Spain’s economic crisis has given added impetus to the growing sentiment for Catalan independence within this region, as evidenced by the emergence of new independence parties and increasing voices demanding independence, as seen in the massive march of July 10, 2010 in Barcelona. The economic crisis has not started this movement. But by making the economic problems in Spain more immediate and deeper and hitting more people and by making the economic relations between the autonomic governments and the central government more visible, it has mightily contributed to it, along with recently adverse rulings on the Catalan Constitution, or the “Estatut” (not the subject of this article).
The main economic issues between Spain and Catalonia are Spain’s internal policies of redistribution, lack of transparency and political patronage detrimentally applied to Catalonia. This is reflected in the regional distribution of budget and tax monies, the so-called “fiscal balances” between the different autonomies: which autonomy “pays” and which autonomy “receives” additional money and services beyond their tax contributions.

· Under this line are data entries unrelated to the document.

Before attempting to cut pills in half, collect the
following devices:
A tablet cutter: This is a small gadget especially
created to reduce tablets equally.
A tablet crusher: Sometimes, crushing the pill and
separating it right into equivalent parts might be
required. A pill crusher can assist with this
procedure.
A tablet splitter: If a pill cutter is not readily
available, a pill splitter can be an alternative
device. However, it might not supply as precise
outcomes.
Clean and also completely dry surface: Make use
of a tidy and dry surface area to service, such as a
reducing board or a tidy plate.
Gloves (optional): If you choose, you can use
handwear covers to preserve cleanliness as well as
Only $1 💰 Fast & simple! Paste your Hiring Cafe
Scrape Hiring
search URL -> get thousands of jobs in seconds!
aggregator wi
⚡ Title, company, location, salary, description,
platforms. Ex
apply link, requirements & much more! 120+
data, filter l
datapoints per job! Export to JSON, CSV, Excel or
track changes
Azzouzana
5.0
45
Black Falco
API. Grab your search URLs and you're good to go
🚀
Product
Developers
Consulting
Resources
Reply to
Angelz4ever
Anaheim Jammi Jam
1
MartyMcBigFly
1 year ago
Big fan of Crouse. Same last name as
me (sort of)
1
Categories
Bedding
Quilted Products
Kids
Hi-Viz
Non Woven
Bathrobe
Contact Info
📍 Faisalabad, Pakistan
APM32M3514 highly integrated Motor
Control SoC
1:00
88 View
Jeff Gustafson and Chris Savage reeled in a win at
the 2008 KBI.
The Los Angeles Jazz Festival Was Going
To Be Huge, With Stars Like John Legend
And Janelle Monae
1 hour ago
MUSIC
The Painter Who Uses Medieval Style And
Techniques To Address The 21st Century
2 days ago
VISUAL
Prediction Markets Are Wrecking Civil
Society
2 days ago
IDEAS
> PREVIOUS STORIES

This income redistribution system, given the monopoly role of Spain’s central administration in deciding the allocation of the resources, is increasingly perceived in Catalonia as political patronage. Spain has never had any incentive to make these regional fiscal balances public. The latest available “official” figures were issued in 2008 and calculated the balances over the period 2002-2005. They showed a large and increasing (in absolute terms) transfer of resources to Spain from Catalonia. The deficits ranged from 12,700 million Euros in 2002 to 16,7000 million Euros in 2005, averaging about 9% of the Catalan GDP.
More recent “unofficial” figures of 2008/09 published by the Centre Català de Negocis show the net transfers for all the autonomic (regional) entities. There are those that “pay”, in some cases quite handsomely in net terms (Catalonia, Valencia, the Balearic Islands and Madrid), those that only pay the central government for services received (the Basque Country and Navarre), and the rest of the regions that are net “receivers.” The data shows that Catalonia is by far the largest net contributor to the central government. It paid about 22,000 million Euros more than it received in 2008/09 (some 40% of the Catalan annual budget and over 10% of the Catalan GDP). The economic crisis has made these “imbalances” more visible and has brought more attention to the relatively low level of infrastructure and social investment received by Catalonia, with the likely negative effects on productivity, the quality of social services both present and future, as well as the relative loss of income, welfare and well-being in this autonomic entity.

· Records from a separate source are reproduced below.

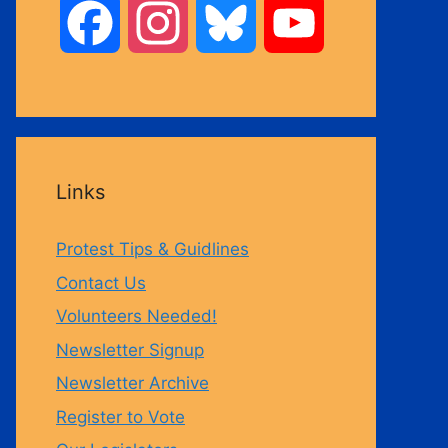
F
I
B
Y
a
n
l
o
c
s
u
u
Links
e
t
e
T
Protest Tips & Guidlines
b
a
s
u
Contact Us
Volunteers Needed!
o
g
k
b
Newsletter Signup
Newsletter Archive
o
r
y
e
Register to Vote
k
a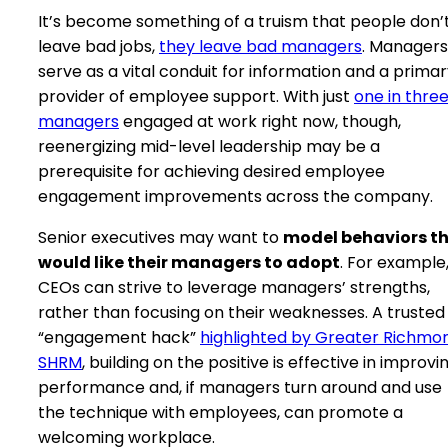
It’s become something of a truism that people don’
leave bad jobs,
they leave bad managers
. Managers
serve as a vital conduit for information and a prima
provider of employee support. With just
one in thre
managers
engaged at work right now, though,
reenergizing mid-level leadership may be a
prerequisite for achieving desired employee
engagement improvements across the company.
Senior executives may want to
model behaviors t
would like their managers to adopt
. For example
CEOs can strive to leverage managers’ strengths,
rather than focusing on their weaknesses. A trusted
“engagement hack”
highlighted by Greater Richmo
SHRM
, building on the positive is effective in improvi
performance and, if managers turn around and use
the technique with employees, can promote a
welcoming workplace.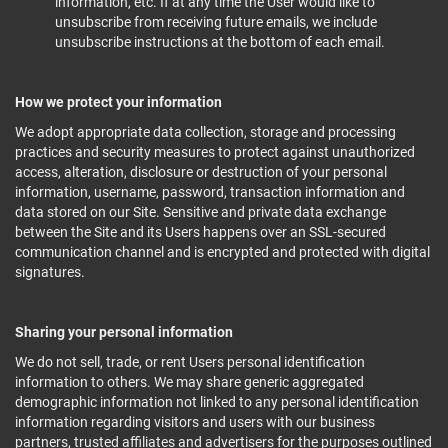
information, etc. If at any time the User would like to
unsubscribe from receiving future emails, we include
unsubscribe instructions at the bottom of each email.
How we protect your information
We adopt appropriate data collection, storage and processing
practices and security measures to protect against unauthorized
access, alteration, disclosure or destruction of your personal
information, username, password, transaction information and
data stored on our Site. Sensitive and private data exchange
between the Site and its Users happens over an SSL-secured
communication channel and is encrypted and protected with digital
signatures.
Sharing your personal information
We do not sell, trade, or rent Users personal identification
information to others. We may share generic aggregated
demographic information not linked to any personal identification
information regarding visitors and users with our business
partners, trusted affiliates and advertisers for the purposes outlined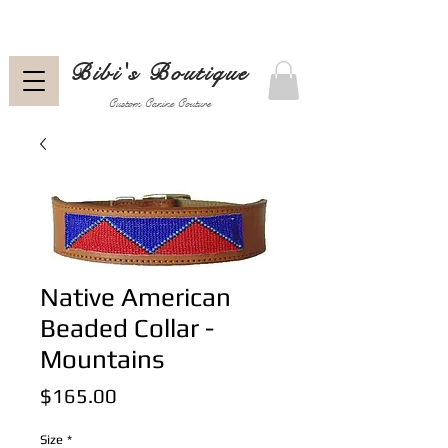
Bibi's Boutique
Custom Canine Couture
Native American
Beaded Collar -
Mountains
Price
$165.00
Size
*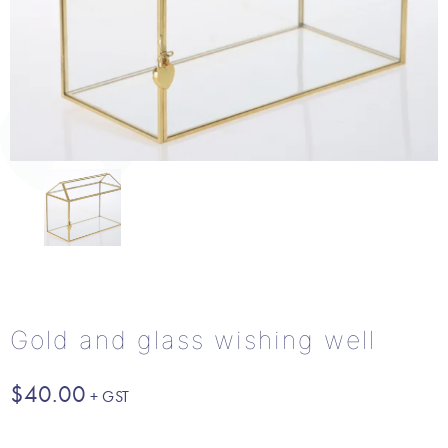
Gold and glass wishing well
$
40.00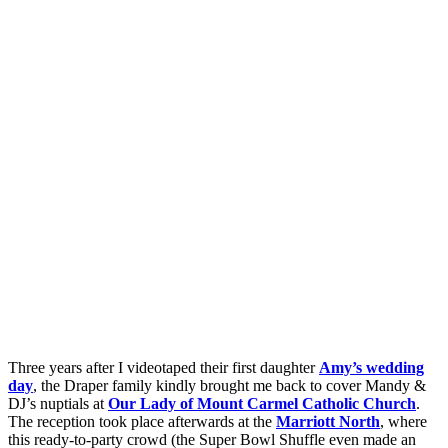
Three years after I videotaped their first daughter
Amy’s wedding
day
, the Draper family kindly brought me back to cover Mandy &
DJ’s nuptials at
Our Lady of Mount Carmel Catholic Church
.
The reception took place afterwards at the
Marriott North
, where
this ready-to-party crowd (the Super Bowl Shuffle even made an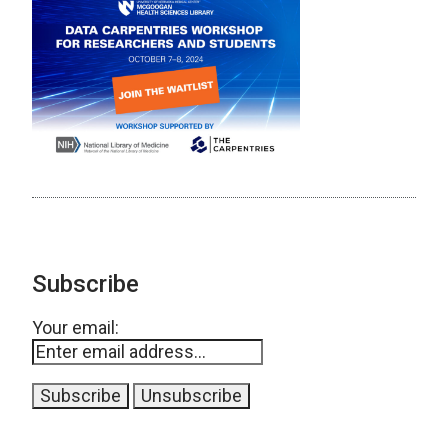
Subscribe
Your email: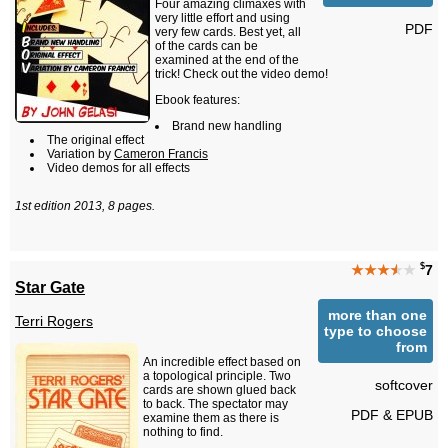
Four amazing climaxes with
very little effort and using
PDF
very few cards. Best yet, all
of the cards can be
examined at the end of the
trick! Check out the video demo!
Ebook features:
Brand new handling
The original effect
Variation by
Cameron Francis
Video demos for all effects
1st edition 2013, 8 pages.
$
★★★
★
★
7
Star Gate
more than one
Terri Rogers
type to choose
from
An incredible effect based on
a topological principle. Two
softcover
cards are shown glued back
to back. The spectator may
PDF & EPUB
examine them as there is
nothing to find.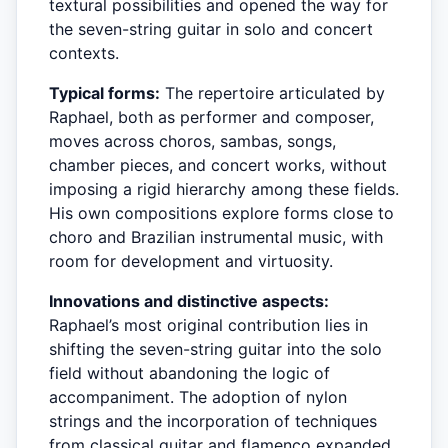
textural possibilities and opened the way for
the seven-string guitar in solo and concert
contexts.
Typical forms:
The repertoire articulated by
Raphael, both as performer and composer,
moves across choros, sambas, songs,
chamber pieces, and concert works, without
imposing a rigid hierarchy among these fields.
His own compositions explore forms close to
choro and Brazilian instrumental music, with
room for development and virtuosity.
Innovations and distinctive aspects:
Raphael’s most original contribution lies in
shifting the seven-string guitar into the solo
field without abandoning the logic of
accompaniment. The adoption of nylon
strings and the incorporation of techniques
from classical guitar and flamenco expanded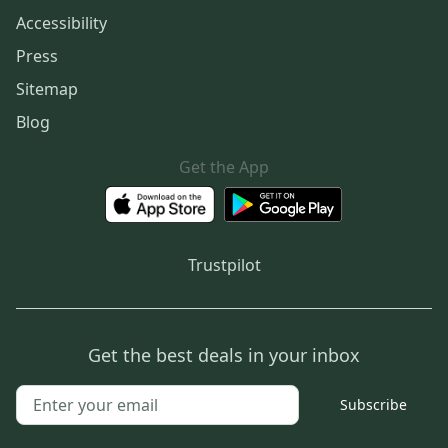
Accessibility
Press
Sitemap
Blog
Get the App
Trustpilot
Get the best deals in your inbox
Subscribe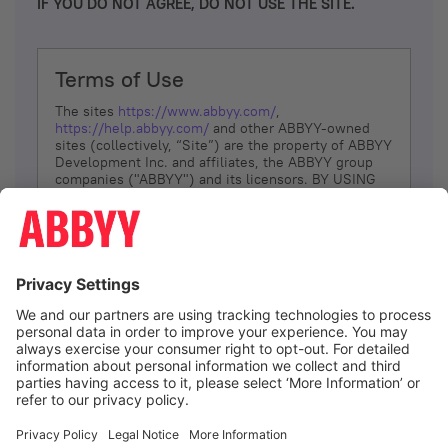
IF YOU DO NOT AGREE, DO NOT USE THE SITE.
Terms of Use
The sites
https://www.abbyy.com/
,
https://help.abbyy.com/
and other ABBYY-owned
sites (collectively, “Site”) are the property of ABBYY
Development Inc. and affiliates, the ABBYY group
companies ("ABBYY") and its licensors. BY USING
THE SITE, YOU AGREE TO THESE TERMS OF USE;
IF
YOU DON’T AGREE, DO NOT USE THE SITE.
The services and information that ABBYY provides
to You are subject to the following Terms of Use
(referred to as “Terms”). ABBYY reserves the right,
at its sole discretion, to change, modify, add or
remove portions of these Terms, at any time. It is
Your responsibility to check these Terms for
amendments. ABBYY reserves the right to do any of
the following, at any time, without notice: to modify,
suspend or terminate operation of or access to the
I agree
Site, or any portion of the Site, for any reason; to
modify or change the Site, or any portion of the
Site; and to interrupt the operation of the Site or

However, the economic issues in Spain are very deep and structural in nature. Over the past 20 years, Spain enjoyed a rising level of economic growth, evidenced by a high level of both private and public consumption and expenditure. This growth was based, in great part, on the country’s ability to attract private foreign investment based on low salaries and adequate infrastructure, on the country having been the largest recipient of European aid (estimated at about 120,000 million Euros over the past 20 years) and on an abundant supply of easy credit, which encouraged consumption. These flows, together with an initial level of domestic protection that allowed Catalonia to be the engine of production and supply to Spain, masked the unequal inter-regional allocation of public monies. In addition, they masked the inability of past and present Catalan governments to address the fiscal deficit issues, as this discussion might have made for a politically uncomfortable debate with the central government. As the external resource flows slowed down, the economic structure that developed in Spain (low savings ratios, a relatively low level of exports versus imports, high public sector deficits and particularly low labor productivity) has proven unsustainable.

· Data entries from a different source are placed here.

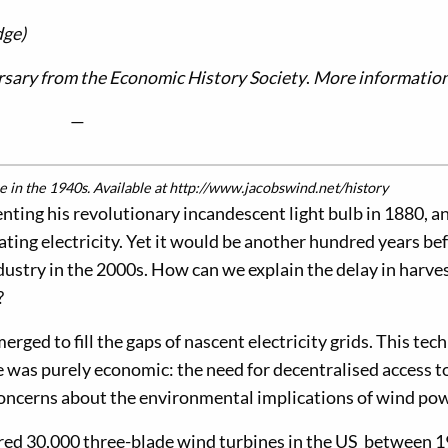
dge)
ursary from the Economic History Society
.
More informatio
—
 in the 1940s. Available at http://www.jacobswind.net/history
ting his revolutionary incandescent light bulb in 1880, a
erating electricity. Yet it would be another hundred years be
stry in the 2000s. How can we explain the delay in harve
?
rged to fill the gaps of nascent electricity grids. This tec
ve was purely economic: the need for decentralised access t
o concerns about the environmental implications of wind po
red 30,000 three-blade wind turbines in the US between 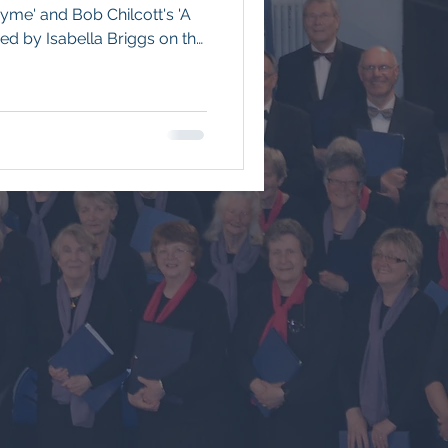
hyme' and Bob Chilcott's 'A
ed by Isabella Briggs on the
ble Bass, Josh Jackson on
by Musical Director Edward
Church. To see a review of
is link: 2025-2026, For the
kindly taken by Shaun Long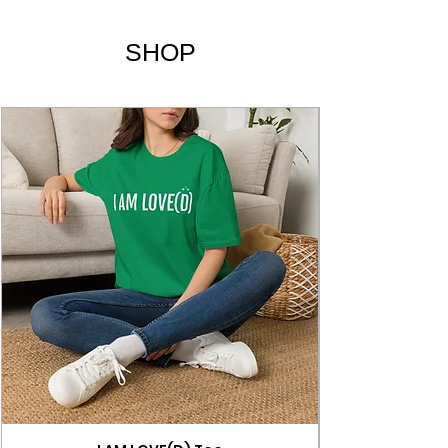
Lyrics
SHOP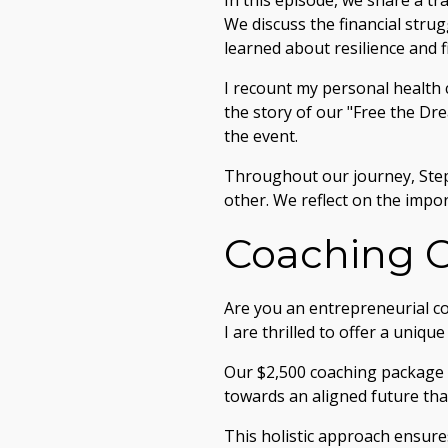
In this episode, we share a tr
We discuss the financial strug
learned about resilience and 
I recount my personal health 
the story of our "Free the Dr
the event.
Throughout our journey, Ste
other. We reflect on the impor
Coaching O
Are you an entrepreneurial co
I are thrilled to offer a uniqu
Our $2,500 coaching package i
towards an aligned future that
This holistic approach ensure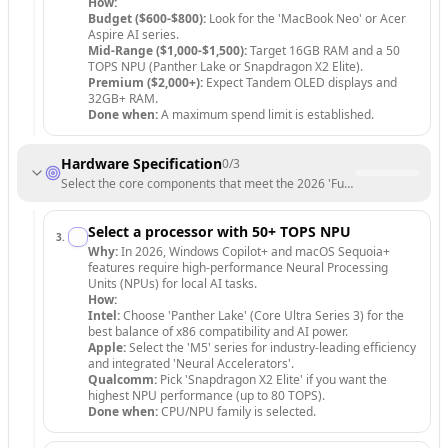
How:
Budget ($600-$800):
Look for the 'MacBook Neo' or Acer
Aspire AI series.
Mid-Range ($1,000-$1,500):
Target 16GB RAM and a 50
TOPS NPU (Panther Lake or Snapdragon X2 Elite).
Premium ($2,000+):
Expect Tandem OLED displays and
32GB+ RAM.
Done when:
A maximum spend limit is established.
Hardware Specification
0
/
3
Select the core components that meet the 2026 'Future-Proof' standa
Select a processor with 50+ TOPS NPU
3
.
Why:
In 2026, Windows Copilot+ and macOS Sequoia+
features require high-performance Neural Processing
Units (NPUs) for local AI tasks.
How:
Intel:
Choose 'Panther Lake' (Core Ultra Series 3) for the
best balance of x86 compatibility and AI power.
Apple:
Select the 'M5' series for industry-leading efficiency
and integrated 'Neural Accelerators'.
Qualcomm:
Pick 'Snapdragon X2 Elite' if you want the
highest NPU performance (up to 80 TOPS).
Done when:
CPU/NPU family is selected.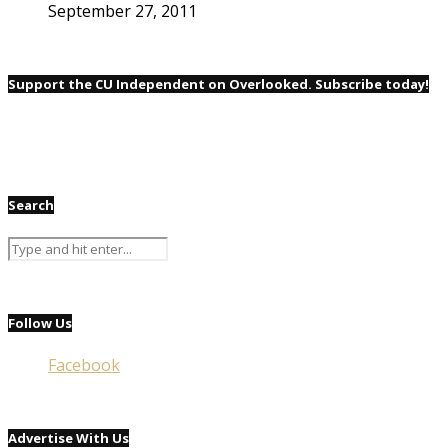
September 27, 2011
Support the CU Independent on Overlooked. Subscribe today!
Search
Follow Us
Facebook
Advertise With Us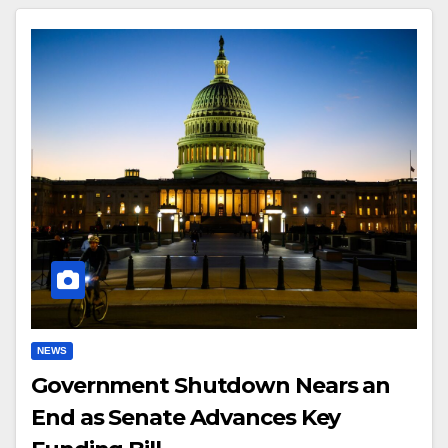
NEWS
Government Shutdown Nears an
End as Senate Advances Key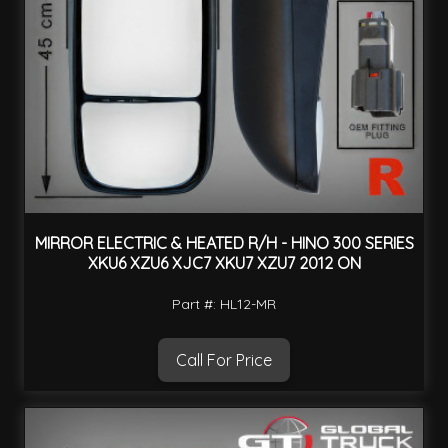
MIRROR ELECTRIC & HEATED R/H - HINO 300 SERIES
XKU6 XZU6 XJC7 XKU7 XZU7 2012 ON
Part #: HL12-MR
Call For Price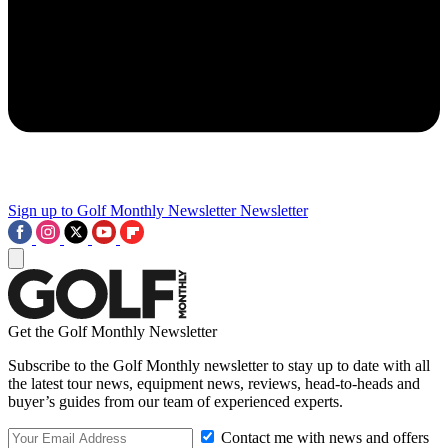
Sign up to Golf Monthly Newsletter
Newsletter
Get the Golf Monthly Newsletter
Subscribe to the Golf Monthly newsletter to stay up to date with all
the latest tour news, equipment news, reviews, head-to-heads and
buyer’s guides from our team of experienced experts.
Contact me with news and offers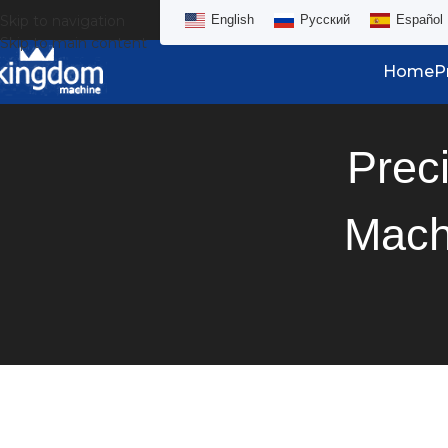
Skip to navigation
English
Русский
Español
Skip to main content
Home
P
Prec
Mach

Under demands from the international banking community, Spain has begun the process of addressing some of these structural economic issues, albeit at high political cost (witness the general strike of September 29, 2010). Since Spain cannot address these structural problems through the traditional methods of currency devaluation and monetary restraint, and external flows from foreign investment and from the EU are slowing down, “tightening the domestic belt” by reducing the public budget and relying on internal resources is the only solution to increase productivity and competitiveness and restore growth. It is not sure that the government will have the required political fortitude and if so, Spain’s long-term economic prospects are uncertain at best.
More importantly, if Spain’s economic growth slows down, the country may find it difficult to meaningfully reduce the level of consumption in the “receiving” autonomies without affecting the regional political patronage system. Without additional external resources, the present policy of regional income redistribution through the budget could only be maintained by hardening the subsidy from Catalonia and the other “paying” autonomies.
Is it surprising that Catalonia’s independence movement is gaining ground?